IGOR FERNÁNDEZ
PSICOLOGÍA

¿Hasta cuándo?

La razón de ser del dolor en el cuerpo es normalmente su función de baliza, avisando de que algo no va bien en esa zona que duele. Quizá un daño físico severo, agudo y fruto de un accidente externo, o quizá una sensación más difusa relacionada con las vísceras, pero el dolor, precisamente por tener una función, desaparece cuando la cumple. Es decir, cuando deja de haber daño, por lo general dejamos de sentir el dolor.

Evidentemente esto es una simplificación y una generalización de un mecanismo tan complejo, pero nos puede servir para hablar de otros dolores y de su persistencia en nosotros. El dolor físico también es subjetivo, tiene que ver con la sensibilidad propia de cada individuo, lo que llamamos el umbral de dolor, es decir, a partir de cuándo la persona se hace consciente de estar sintiendo dolor. Y esto es diferente entre individuos, pero también es distinto entre grupos. Podemos pensar en nuestros mayores, en particular en aquellos que han tenido trabajos físicos durante su vida o han experimentado situaciones adversas durante largo tiempo, y es fácil darse cuenta de cómo su percepción del dolor es diferente, de la misma manera que lo es su grado de aguante.

Porque, por un lado, está la percepción del dolor y, por otro, su manejo, el cual también es subjetivo. No hay un protocolo personal estándar sobre cómo gestionar el dolor propio aplicable en todos los casos; más bien, cada uno tenemos nuestras tolerancias y sensibilidades.

Y de nuevo, podemos encontrar similitudes con el dolor psicológico, que también cumple la función de señalar lo que no va bien, quizás el daño psicológico, y está a expensas de nuestro umbral de dolor, nuestra sensibilidad y de cómo hemos aprendido a manejarlo. Pero, ¿hasta cuándo dura este? ¿Cuándo se cura? Y, sobre todo, ¿cómo curar una herida del pasado?

Lo primero que me viene a la cabeza al oír esta dificultad para reparar algo que sucedió hace tiempo es que con una herida física o una lesión, siempre la cura es en el presente, aunque es evidente que la herida se produjo en algún momento del pasado y los efectos nos remontan a lo que se rompió entonces o lo que se dañó. En unos casos, los medicamentos solo palían el síntoma del dolor, pero es el tratamiento el que cura la estructura dañada en la medida de lo posible.

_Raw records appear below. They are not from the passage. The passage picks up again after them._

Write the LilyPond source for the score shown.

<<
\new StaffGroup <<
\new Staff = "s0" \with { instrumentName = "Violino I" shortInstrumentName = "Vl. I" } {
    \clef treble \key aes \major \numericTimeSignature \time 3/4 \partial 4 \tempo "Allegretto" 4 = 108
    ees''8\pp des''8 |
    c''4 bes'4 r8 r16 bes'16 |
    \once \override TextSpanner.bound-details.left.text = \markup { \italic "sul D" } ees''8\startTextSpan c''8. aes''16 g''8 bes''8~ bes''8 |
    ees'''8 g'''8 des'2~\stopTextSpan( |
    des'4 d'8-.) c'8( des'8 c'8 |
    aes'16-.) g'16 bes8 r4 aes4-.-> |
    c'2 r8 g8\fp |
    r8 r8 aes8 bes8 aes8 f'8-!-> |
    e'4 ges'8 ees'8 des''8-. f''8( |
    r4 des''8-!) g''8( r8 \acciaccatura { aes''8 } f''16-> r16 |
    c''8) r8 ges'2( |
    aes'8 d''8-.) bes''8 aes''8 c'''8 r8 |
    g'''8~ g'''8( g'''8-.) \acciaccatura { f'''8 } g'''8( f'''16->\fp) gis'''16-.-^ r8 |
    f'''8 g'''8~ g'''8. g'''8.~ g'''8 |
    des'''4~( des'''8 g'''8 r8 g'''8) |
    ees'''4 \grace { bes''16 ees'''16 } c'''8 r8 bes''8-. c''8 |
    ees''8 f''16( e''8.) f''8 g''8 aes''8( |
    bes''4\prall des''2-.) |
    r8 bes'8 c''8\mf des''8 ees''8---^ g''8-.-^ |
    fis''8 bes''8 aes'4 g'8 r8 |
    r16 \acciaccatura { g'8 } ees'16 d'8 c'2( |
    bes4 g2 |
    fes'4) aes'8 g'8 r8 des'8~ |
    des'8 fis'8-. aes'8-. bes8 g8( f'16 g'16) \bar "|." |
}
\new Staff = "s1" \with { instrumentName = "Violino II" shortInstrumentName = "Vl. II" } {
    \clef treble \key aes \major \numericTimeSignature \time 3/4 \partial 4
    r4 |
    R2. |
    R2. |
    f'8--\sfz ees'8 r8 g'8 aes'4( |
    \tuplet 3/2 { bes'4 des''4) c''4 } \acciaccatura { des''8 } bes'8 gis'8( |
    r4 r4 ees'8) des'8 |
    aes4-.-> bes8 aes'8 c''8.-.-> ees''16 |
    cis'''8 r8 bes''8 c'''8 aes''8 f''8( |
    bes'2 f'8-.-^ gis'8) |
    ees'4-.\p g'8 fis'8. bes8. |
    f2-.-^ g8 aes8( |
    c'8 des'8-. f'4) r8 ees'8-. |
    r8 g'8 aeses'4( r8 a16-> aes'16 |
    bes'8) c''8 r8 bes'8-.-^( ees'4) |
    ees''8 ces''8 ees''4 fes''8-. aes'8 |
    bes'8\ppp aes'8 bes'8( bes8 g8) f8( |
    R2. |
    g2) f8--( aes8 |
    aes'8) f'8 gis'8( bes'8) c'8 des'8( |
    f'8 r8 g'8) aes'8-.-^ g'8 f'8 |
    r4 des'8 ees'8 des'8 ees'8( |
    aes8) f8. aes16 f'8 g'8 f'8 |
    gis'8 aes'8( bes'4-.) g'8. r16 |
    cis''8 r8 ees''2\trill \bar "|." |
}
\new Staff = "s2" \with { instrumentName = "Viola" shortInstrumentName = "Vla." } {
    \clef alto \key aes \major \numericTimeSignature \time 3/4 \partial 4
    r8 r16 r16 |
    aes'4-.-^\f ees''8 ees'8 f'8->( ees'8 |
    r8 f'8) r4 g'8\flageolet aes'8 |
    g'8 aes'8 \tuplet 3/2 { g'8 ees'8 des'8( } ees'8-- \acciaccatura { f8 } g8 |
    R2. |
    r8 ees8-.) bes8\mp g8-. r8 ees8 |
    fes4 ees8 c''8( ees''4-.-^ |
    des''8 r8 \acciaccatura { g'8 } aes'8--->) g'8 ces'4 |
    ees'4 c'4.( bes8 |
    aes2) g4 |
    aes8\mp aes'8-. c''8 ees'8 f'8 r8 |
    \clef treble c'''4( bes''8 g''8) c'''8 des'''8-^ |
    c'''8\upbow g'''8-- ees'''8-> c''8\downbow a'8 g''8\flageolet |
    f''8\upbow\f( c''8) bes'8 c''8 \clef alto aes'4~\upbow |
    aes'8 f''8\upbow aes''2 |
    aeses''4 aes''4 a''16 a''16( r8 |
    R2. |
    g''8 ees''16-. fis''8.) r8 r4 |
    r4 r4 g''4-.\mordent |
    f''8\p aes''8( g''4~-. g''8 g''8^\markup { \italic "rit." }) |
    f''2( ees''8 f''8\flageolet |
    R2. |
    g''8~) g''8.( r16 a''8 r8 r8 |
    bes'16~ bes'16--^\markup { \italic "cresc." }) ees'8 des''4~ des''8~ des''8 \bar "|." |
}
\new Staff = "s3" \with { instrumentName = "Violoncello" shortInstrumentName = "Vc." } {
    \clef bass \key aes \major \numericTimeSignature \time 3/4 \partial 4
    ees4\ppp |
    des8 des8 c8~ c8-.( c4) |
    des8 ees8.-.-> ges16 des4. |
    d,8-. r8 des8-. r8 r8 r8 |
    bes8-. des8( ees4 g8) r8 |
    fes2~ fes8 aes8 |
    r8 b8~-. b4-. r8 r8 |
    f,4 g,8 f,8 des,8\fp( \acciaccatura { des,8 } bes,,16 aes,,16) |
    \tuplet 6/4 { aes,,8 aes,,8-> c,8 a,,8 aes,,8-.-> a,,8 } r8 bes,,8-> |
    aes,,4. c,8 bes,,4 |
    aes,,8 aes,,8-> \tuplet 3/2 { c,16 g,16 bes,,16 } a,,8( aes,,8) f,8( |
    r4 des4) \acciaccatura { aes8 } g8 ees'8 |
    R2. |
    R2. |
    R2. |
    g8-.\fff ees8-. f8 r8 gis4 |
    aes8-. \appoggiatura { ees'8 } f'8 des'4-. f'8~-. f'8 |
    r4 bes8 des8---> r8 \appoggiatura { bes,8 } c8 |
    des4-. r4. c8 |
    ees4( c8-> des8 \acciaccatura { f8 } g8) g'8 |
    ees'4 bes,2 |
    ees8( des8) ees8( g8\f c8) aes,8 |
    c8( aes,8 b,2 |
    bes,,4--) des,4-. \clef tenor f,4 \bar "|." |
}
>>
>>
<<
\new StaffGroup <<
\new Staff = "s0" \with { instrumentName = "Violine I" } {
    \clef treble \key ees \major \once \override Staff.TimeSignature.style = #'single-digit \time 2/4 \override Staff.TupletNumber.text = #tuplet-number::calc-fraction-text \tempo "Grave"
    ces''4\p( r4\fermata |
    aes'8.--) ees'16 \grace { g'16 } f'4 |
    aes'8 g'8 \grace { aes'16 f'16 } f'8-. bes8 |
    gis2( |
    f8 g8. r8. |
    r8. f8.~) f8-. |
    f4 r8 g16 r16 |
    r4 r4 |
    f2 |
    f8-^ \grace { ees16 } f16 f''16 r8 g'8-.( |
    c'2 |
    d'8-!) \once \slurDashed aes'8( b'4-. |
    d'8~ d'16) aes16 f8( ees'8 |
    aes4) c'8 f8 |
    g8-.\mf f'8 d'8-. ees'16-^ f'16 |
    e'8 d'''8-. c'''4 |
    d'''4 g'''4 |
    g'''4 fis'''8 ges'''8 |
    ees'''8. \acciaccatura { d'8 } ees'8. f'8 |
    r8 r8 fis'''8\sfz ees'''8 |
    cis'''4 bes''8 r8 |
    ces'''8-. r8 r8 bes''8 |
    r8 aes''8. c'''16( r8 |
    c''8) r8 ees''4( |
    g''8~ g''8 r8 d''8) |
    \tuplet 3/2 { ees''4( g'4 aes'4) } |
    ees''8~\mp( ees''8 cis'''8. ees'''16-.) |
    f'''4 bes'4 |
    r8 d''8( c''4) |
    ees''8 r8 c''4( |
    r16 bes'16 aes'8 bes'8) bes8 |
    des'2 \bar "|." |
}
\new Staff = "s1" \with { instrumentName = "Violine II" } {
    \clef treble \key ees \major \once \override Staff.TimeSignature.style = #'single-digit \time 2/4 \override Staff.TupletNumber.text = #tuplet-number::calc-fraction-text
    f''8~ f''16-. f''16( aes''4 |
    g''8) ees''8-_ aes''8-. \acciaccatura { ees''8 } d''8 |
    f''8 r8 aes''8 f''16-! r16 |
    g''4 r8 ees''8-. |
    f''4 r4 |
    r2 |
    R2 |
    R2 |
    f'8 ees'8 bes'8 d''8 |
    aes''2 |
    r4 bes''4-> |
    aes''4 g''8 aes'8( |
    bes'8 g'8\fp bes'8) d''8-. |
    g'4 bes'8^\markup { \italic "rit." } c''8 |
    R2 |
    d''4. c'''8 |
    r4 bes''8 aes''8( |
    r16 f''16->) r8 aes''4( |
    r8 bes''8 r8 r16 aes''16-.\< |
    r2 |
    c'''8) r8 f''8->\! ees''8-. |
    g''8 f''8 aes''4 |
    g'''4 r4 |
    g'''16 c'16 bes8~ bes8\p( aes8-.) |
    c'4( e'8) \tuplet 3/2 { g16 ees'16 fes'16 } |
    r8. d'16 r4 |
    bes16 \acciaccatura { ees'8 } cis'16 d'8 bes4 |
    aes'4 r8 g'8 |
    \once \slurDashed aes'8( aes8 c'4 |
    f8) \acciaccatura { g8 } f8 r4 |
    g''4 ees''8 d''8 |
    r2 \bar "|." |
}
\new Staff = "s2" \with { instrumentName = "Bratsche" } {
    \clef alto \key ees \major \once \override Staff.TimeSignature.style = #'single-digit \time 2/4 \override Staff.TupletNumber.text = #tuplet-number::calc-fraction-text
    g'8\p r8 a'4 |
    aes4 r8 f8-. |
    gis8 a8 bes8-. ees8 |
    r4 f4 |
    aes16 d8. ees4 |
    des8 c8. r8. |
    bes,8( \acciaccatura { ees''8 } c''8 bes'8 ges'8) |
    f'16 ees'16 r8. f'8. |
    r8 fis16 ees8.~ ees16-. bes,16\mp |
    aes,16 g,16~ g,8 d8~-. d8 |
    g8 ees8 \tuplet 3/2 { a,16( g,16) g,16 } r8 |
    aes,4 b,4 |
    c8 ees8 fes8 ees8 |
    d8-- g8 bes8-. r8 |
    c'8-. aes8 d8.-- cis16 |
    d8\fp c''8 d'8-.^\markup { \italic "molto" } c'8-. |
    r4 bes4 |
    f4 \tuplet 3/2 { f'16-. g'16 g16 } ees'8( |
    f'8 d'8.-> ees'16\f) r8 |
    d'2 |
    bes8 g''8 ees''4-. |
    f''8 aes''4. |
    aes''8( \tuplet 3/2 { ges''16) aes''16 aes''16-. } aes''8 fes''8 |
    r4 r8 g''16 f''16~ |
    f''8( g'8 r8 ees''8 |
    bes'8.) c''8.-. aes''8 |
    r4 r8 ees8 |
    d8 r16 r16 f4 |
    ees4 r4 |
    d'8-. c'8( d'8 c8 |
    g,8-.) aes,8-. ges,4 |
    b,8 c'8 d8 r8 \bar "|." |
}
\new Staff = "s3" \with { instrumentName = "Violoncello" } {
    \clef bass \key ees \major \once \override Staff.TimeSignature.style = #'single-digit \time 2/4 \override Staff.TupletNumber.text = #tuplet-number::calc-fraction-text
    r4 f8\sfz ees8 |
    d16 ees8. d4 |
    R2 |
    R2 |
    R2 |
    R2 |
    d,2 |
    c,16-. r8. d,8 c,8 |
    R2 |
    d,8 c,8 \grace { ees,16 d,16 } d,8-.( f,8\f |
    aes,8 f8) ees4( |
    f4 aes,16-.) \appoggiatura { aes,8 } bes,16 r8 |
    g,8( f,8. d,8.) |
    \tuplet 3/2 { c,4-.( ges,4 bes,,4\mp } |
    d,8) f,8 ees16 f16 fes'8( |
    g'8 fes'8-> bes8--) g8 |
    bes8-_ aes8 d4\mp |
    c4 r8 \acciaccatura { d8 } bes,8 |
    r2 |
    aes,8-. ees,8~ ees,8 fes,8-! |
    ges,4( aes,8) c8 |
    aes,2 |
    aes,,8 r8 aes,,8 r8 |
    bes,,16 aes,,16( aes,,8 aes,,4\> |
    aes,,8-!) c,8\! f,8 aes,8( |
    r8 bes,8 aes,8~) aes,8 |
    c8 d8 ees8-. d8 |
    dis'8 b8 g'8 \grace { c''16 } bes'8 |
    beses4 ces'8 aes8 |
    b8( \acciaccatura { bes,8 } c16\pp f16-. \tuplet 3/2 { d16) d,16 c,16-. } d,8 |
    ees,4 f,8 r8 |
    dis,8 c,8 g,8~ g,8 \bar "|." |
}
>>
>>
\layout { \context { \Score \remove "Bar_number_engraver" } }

Aunque podemos pensar en la cura como un proceso objetivo, tiene poco de universal, del mismo modo que el dolor, a pesar de ser una experiencia compartida, no es igual en todas las personas. Cuando nos curamos de una lesión o de una enfermedad, ese proceso nos cambia de algún modo, lo atravesamos con mayor o menor dificultad, pero habitualmente somos algo diferentes tras hacerlo.

Por norma general, pensamos en la curación como en la reversión de una situación de daño y la vuelta a la normalidad, pero nuestros accidentes nos cambian. Las secuelas de ciertos accidentes nos acompañan el resto de la vida y quizá también las de ciertos acontecimientos dolorosos. De alguna manera, contactar con ellos duele a pesar del paso del tiempo y en la fantasía, querríamos no haber pasado por ello. Sin embargo, se nos olvida a menudo que nuestro dolor también somos nosotros, que nuestras experiencias dolorosas también nos han conformado como somos y no solo esos aspectos negativos que uno entiende como «taras» tras la situación, sus secuelas, sino en esos otros aspectos en los que hemos crecido gracias a ellas, lo que hemos aprendido y que hemos llevado a otras facetas de nuestra vida para estar mejor.

Sentir el dolor todo el tiempo en ocasiones es inevitable, pero a veces no, a veces llega el tiempo de pararlo para atender a otras partes de nuestra vida, otras relaciones, para atendernos a nosotros mismos aquí y ahora, y quizá también para apreciarnos como somos… a pesar del dolor.